Do not be haughty
but associate with the lowly.
Romans 12: 16
Today’s lectionary reading from Saint Paul’s letter to the Romans (12: 5-16b) is full of extraordinary advice for us who seek to follow Christ. But it is the final verse that struck me, “associate with the lowly” partly because of my situation here and partly because that is what Pope Francis calls us to do.
Pope Francis has, from the start, called for a “culture of encounter” (The Joy of the Gospel [Evangelii Gaudium], ¶ 220).
Giving to the poor and even advocating for justice on their behalf are not enough. For, as Pope Francis also wrote in The Joy of the Gospel, ¶ 88:
…the Gospel tells us constantly to run the risk of a face to face encounter with others, with their physical presence which challenges us, with their pain and their pleas, with their joy which infects us in our close and continuous interaction. True faith in the incarnate Son of God is inseparable from self-giving, from membership in the community, from service, from reconciliation with others. The Son of God, by becoming flesh, summoned us to the revolution of tenderness.
We are called to encounter the lowly, to associate with them, because that is what Jesus has done. He became flesh to associate with the poor and the lowly, those at the margins.
Jesus normally does not heal from a distance but touches the sick, speaks with them, and calls them to new life.
This is not easy but it is possible when we open ourselves, as Pope Francis has noted, to encounter Jesus.

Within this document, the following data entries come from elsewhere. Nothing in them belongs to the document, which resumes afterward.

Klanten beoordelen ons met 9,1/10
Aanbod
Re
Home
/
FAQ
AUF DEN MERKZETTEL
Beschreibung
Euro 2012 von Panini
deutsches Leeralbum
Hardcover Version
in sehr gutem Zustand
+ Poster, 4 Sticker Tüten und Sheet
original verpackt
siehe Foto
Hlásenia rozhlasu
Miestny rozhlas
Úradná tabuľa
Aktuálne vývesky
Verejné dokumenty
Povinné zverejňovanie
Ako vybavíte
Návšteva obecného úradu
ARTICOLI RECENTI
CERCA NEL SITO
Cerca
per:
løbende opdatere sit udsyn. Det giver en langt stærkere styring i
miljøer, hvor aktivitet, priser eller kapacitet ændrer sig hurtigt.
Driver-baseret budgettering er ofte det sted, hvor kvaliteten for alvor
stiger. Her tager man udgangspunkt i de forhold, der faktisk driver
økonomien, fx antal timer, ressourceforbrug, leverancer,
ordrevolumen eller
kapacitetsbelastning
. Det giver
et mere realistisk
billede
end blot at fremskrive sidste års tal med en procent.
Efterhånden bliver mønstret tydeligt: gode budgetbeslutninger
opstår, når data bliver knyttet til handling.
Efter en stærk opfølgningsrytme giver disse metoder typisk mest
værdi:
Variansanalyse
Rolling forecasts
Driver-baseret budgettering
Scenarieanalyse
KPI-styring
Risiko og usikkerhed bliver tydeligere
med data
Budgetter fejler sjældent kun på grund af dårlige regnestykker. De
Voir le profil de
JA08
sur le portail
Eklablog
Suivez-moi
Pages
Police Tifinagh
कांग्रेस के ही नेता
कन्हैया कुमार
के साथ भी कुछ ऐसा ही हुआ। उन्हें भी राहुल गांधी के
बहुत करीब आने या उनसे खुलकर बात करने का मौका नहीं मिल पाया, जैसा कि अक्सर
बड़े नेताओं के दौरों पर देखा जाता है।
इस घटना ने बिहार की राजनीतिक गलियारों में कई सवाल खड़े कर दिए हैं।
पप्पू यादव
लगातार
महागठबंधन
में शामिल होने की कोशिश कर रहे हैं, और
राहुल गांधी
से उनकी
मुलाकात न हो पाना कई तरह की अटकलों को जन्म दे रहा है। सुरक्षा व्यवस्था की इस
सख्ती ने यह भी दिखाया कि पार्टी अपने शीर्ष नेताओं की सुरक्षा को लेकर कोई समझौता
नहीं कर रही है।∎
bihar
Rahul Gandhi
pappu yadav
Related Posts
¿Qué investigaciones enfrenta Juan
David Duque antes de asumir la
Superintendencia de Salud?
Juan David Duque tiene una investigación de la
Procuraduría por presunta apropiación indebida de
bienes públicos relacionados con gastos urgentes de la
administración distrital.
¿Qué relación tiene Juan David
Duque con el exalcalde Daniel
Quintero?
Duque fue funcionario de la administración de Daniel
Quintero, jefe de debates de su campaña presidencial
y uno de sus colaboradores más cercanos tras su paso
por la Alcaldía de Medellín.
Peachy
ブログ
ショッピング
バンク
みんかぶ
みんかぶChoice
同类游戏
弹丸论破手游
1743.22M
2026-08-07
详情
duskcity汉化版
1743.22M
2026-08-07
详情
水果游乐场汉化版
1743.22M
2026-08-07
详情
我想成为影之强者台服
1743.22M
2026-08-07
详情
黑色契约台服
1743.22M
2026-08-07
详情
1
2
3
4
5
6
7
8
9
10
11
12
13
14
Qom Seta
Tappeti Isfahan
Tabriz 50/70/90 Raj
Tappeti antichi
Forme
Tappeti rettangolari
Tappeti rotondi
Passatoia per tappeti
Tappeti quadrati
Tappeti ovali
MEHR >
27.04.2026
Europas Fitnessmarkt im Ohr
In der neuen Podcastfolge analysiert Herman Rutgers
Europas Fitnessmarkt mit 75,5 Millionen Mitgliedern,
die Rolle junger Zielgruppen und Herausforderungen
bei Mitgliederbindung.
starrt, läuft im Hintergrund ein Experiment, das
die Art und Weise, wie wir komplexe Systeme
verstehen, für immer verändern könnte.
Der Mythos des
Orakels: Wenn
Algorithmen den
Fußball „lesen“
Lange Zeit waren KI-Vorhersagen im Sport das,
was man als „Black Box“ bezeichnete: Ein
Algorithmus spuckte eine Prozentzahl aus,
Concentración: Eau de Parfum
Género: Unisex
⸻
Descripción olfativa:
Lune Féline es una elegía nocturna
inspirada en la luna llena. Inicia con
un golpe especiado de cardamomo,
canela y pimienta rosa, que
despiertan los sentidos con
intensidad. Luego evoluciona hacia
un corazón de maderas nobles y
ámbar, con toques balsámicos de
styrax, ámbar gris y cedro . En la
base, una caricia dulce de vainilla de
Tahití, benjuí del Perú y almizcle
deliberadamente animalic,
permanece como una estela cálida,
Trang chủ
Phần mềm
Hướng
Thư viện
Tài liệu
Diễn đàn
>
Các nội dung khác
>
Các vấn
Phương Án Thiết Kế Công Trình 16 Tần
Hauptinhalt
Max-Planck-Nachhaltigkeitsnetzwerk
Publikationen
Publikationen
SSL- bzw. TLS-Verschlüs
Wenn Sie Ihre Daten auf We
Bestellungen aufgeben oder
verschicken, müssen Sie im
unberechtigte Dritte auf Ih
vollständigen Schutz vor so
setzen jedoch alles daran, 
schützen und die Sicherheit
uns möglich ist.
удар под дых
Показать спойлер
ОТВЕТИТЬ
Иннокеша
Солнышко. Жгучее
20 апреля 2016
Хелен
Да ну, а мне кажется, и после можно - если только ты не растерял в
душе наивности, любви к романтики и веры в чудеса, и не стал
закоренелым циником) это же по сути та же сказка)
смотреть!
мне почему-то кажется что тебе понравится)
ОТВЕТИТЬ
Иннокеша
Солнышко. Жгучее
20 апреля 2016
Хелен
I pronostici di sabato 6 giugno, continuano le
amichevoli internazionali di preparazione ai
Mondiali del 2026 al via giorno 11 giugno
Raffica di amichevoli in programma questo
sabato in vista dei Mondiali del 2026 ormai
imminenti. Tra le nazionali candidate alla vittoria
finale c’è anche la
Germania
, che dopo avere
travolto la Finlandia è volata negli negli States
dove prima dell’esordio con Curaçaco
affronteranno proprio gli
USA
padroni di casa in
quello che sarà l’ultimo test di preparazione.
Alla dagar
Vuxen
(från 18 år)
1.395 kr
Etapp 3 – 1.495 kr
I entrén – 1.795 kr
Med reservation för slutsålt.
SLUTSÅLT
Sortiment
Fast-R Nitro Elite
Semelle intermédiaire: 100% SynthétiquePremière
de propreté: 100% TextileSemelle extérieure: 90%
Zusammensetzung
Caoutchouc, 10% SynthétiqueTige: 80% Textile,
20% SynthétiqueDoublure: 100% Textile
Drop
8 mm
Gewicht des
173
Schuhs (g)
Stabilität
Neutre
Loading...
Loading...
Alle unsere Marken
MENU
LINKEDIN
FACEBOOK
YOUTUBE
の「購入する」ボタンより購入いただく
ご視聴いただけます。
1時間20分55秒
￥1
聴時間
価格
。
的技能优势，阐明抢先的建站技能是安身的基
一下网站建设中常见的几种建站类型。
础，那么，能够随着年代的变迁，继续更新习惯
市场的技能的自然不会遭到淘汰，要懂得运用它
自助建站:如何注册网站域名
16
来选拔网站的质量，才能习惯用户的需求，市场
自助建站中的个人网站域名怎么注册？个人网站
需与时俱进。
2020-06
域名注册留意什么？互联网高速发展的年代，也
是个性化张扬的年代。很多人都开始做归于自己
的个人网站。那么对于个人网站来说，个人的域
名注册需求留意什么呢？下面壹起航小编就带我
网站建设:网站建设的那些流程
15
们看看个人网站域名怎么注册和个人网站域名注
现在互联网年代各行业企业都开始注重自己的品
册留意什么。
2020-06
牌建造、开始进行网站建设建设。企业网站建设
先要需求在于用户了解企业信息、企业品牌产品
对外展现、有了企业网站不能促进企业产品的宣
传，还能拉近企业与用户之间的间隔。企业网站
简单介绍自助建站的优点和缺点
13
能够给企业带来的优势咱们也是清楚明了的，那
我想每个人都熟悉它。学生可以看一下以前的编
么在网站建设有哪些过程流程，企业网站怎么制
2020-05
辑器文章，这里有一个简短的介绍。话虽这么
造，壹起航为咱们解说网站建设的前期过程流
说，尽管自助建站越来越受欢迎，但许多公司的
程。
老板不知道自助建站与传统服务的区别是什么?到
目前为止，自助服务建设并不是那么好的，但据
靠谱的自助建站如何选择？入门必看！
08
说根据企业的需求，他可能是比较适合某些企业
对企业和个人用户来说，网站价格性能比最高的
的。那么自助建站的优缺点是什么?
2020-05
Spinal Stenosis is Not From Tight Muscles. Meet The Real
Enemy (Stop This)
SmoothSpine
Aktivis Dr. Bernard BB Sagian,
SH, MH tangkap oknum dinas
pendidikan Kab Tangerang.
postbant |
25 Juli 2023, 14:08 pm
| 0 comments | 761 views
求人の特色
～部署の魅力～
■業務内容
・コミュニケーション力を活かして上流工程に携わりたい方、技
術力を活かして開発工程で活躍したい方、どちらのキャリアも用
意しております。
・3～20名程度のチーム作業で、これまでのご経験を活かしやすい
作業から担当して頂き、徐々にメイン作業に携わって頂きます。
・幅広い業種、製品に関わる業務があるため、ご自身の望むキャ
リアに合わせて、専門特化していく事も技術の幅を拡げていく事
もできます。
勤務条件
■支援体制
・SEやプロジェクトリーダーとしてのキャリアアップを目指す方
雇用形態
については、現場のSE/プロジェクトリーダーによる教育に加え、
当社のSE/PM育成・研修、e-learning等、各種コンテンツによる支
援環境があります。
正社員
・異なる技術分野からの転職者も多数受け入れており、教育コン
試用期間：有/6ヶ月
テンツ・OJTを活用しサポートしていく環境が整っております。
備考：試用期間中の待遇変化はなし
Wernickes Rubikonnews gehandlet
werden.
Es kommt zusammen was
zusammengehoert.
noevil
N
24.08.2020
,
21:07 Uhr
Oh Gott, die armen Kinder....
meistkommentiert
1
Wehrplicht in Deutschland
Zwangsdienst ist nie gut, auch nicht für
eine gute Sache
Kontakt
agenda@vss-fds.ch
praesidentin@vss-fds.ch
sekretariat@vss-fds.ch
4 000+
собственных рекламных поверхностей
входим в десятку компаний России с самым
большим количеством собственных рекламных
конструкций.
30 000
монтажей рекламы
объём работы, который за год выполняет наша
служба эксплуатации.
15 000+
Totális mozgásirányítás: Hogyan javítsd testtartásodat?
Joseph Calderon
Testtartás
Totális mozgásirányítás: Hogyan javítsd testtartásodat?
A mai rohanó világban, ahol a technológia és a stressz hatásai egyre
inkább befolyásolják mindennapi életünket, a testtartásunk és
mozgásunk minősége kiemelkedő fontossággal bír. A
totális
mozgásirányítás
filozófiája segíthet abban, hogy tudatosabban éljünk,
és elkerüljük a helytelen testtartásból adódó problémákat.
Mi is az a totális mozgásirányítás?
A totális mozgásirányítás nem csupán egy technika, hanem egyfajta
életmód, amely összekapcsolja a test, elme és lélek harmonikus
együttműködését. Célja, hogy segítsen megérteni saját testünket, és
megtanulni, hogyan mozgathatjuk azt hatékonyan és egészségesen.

But it has to be personal.
In Bolivia Pope Francis spoke to the World Meeting of Popular Movements and noted the importance of this face-to-face solidarity:
As members of popular movements, you carry out your work inspired by fraternal love, which you show in opposing social injustice. When we look into the eyes of the suffering, when we see the faces of the endangered campesino, the poor laborer, the downtrodden native, the homeless family, the persecuted migrant, the unemployed young person, the exploited child, the mother who lost her child in a shootout because the barrio was occupied by drug-dealers, the father who lost his daughter to enslavement…. when we think of all those names and faces, our hearts break because of so much sorrow and pain. And we are deeply moved…. We are moved because “we have seen and heard” not a cold statistic but the pain of a suffering humanity, our own pain, our own flesh. This is something quite different than abstract theorizing or eloquent indignation. It moves us; it makes us attentive to others in an effort to move forward together. That emotion which turns into community action is not something which can be understood by reason alone: it has a surplus of meaning which only peoples understand, and it gives a special feel to genuine popular movements.
We can follow the example of these secular movements and join with them in real solidarity with the poor and humble, following in the footsteps of a God who became poor.
Today, fittingly, is also the feast of Saint Martin de Porres, the mixed-race Dominican lay brother who served the poor in Lima, Perú, and was known as “the father of the poor.” He is also the patron of social justice – a quite fitting reminder of the admonition of St. Paul to “associate with the lowly.”